What you will do:
[A] Restate word for word the portion of the court opinion excerpt between "Harvey D. Jackson" and "to this appeal.", inclusive.
[B] Condense the paragraph of the court opinion excerpt that begins "In a negligent hiring case" into a bulleted list that keeps its main facts.

Document excerpt:

Employer and Employee--negligent hiring--independent contractor
In a negligent hiring case against defendant Regional Acceptance Corporation (RAC)
based on defendant Lancaster's alleged assault of plaintiff in the course of repossessing plaintiff's
automobile, the trial court did not err in granting summary judgment under N.C.G.S. § 1A-1,
Rule 56(e) in favor of defendant RAC because: (1) Lancaster was an independent contractor and
not an employee of RAC since Lancaster alone controlled the method and manner of performing
the tasks for which he was hired; (2) none of the evidence reveals that RAC should have known
of Lancaster's alleged aggressive behavior since Lancaster has never been involved in, or accused
of, aggressive behavior prior to his encounter with plaintiff; and (3) the activity of repossession of
automobiles is not a nondelegable duty which would cause RAC to be responsible for the torts of
an independent contractor.
Appeal by plaintiff from summary judgment entered 10 May
1999 by Judge Henry W. Hight, Jr., in Vance County Superior
Court. Heard in the Court of Appeals 16 May 2000.
Harvey D. Jackson for plaintiff appellant.
Young Moore and Henderson, P.A., by Robert C. Paschal, for
Regional Acceptance Corporation defendant appellee.
HORTON, Judge.
On 21 October 1996, Shirley Davis Jiggetts (now, Yancey)
(plaintiff) filed this action against Michael Lancaster and
Regional Acceptance Corporation (RAC) alleging that defendant
Lancaster assaulted her on 30 September 1993 in the course of
repossessing her automobile; that Lancaster was employed by RAC;
that RAC was negligent in hiring Lancaster to repossess
plaintiff's vehicle; that plaintiff was injured as the result of
the assault; and that Lancaster and RAC are jointly and severally
liable for her damages. Plaintiff never obtained service onMichael Lancaster and he is not a party to this appeal.

Dataset excerpt:
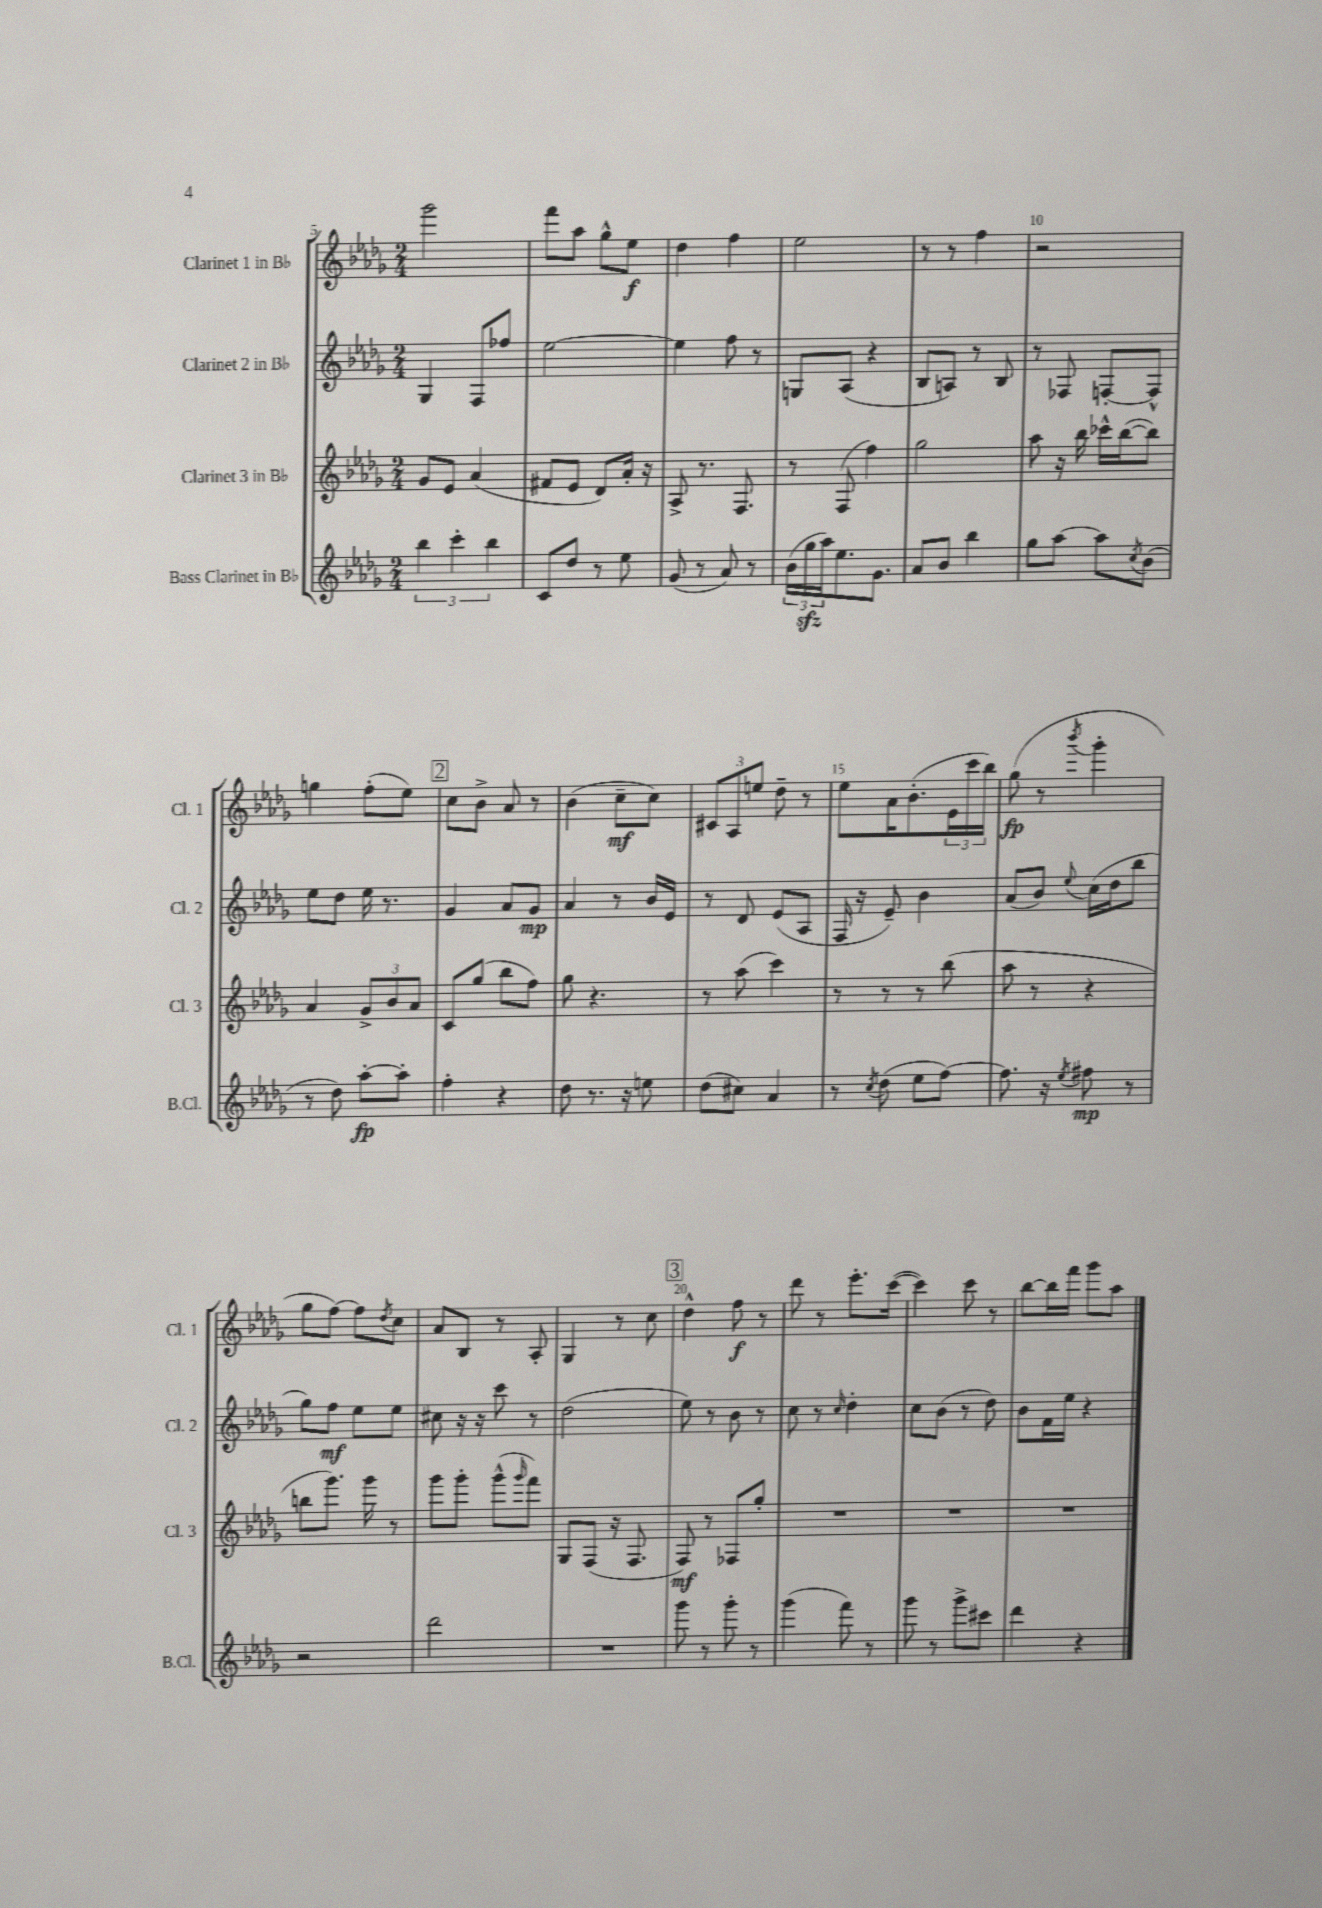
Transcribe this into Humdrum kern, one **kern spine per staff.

Answers:
[A]
Harvey D. Jackson for plaintiff appellant.
Young Moore and Henderson, P.A., by Robert C. Paschal, for
Regional Acceptance Corporation defendant appellee.
HORTON, Judge.
On 21 October 1996, Shirley Davis Jiggetts (now, Yancey)
(plaintiff) filed this action against Michael Lancaster and
Regional Acceptance Corporation (RAC) alleging that defendant
Lancaster assaulted her on 30 September 1993 in the course of
repossessing her automobile; that Lancaster was employed by RAC;
that RAC was negligent in hiring Lancaster to repossess
plaintiff's vehicle; that plaintiff was injured as the result of
the assault; and that Lancaster and RAC are jointly and severally
liable for her damages. Plaintiff never obtained service onMichael Lancaster and he is not a party to this appeal.

[B]
- The case is a negligent hiring claim against Regional Acceptance Corporation (RAC).
- The claim rests on Lancaster's alleged assault of the plaintiff while repossessing the plaintiff's automobile.
- The trial court did not err in granting summary judgment for RAC under N.C.G.S. § 1A-1, Rule 56(e), for three reasons:
  - Lancaster was an independent contractor, not an RAC employee, because he alone controlled the method and manner of performing the tasks he was hired for.
  - No evidence shows that RAC should have known of Lancaster's alleged aggressive behavior, since he had never been involved in or accused of such behavior before his encounter with the plaintiff.
  - Repossessing automobiles is not a nondelegable duty that would make RAC responsible for an independent contractor's torts.